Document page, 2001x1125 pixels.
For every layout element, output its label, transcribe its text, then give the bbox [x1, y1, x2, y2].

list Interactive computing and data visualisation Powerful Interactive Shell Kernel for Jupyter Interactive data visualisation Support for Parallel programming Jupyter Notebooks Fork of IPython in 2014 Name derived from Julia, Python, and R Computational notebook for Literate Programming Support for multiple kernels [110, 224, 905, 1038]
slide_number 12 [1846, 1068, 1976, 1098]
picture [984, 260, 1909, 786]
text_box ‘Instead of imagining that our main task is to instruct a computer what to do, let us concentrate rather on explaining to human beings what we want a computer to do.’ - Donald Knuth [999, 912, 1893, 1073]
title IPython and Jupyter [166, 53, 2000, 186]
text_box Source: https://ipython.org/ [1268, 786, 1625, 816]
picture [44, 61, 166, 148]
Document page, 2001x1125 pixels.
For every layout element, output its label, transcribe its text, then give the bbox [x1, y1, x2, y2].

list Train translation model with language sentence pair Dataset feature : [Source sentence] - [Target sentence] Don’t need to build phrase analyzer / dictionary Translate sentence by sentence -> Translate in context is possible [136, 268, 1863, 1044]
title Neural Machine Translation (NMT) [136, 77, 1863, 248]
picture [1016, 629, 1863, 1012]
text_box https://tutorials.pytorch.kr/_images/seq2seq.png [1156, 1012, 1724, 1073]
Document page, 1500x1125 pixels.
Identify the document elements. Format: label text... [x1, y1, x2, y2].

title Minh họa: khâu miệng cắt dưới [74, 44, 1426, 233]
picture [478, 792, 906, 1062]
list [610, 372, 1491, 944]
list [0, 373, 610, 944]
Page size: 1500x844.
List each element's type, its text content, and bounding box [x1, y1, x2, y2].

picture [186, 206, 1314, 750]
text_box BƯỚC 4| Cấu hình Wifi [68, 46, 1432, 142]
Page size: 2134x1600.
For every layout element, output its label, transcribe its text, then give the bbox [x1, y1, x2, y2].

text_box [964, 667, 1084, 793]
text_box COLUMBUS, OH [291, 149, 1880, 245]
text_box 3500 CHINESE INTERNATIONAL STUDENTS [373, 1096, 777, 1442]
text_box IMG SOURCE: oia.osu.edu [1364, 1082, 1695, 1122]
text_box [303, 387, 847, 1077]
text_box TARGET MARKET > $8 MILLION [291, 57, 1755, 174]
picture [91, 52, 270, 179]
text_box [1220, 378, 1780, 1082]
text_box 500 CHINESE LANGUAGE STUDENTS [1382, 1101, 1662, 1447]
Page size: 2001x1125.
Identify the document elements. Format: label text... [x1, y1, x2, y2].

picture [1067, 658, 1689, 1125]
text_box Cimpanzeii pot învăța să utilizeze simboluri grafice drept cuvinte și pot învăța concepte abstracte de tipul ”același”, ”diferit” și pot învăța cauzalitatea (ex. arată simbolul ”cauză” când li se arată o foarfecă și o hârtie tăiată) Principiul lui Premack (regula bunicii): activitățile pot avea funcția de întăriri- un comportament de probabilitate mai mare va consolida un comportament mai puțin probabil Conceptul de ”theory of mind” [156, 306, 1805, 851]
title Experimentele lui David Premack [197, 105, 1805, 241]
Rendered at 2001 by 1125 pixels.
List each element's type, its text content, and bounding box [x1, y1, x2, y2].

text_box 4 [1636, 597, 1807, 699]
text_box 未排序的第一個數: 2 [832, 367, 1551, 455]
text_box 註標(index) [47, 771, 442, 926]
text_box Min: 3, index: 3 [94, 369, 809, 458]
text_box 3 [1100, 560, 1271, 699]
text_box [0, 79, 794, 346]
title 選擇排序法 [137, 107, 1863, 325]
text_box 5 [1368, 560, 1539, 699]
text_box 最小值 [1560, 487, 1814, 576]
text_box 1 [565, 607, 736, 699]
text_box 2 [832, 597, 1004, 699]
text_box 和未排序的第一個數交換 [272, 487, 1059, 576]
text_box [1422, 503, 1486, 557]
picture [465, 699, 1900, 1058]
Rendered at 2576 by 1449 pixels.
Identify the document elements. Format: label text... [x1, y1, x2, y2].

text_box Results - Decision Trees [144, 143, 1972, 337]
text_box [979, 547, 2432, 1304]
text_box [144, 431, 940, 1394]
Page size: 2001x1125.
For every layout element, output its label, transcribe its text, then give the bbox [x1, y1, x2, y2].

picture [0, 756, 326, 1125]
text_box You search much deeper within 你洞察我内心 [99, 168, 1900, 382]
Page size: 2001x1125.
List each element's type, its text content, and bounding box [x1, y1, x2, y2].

• _What is required_
Search the data for the word "pixels" and copy each line where it appears.

• _Task solution_
Document page, 2001x1125 pixels.
Document page, 2001x1125 pixels.
Document page, 1500x1125 pixels.
Rendered at 2001 by 1125 pixels.
Rendered at 2576 by 1449 pixels.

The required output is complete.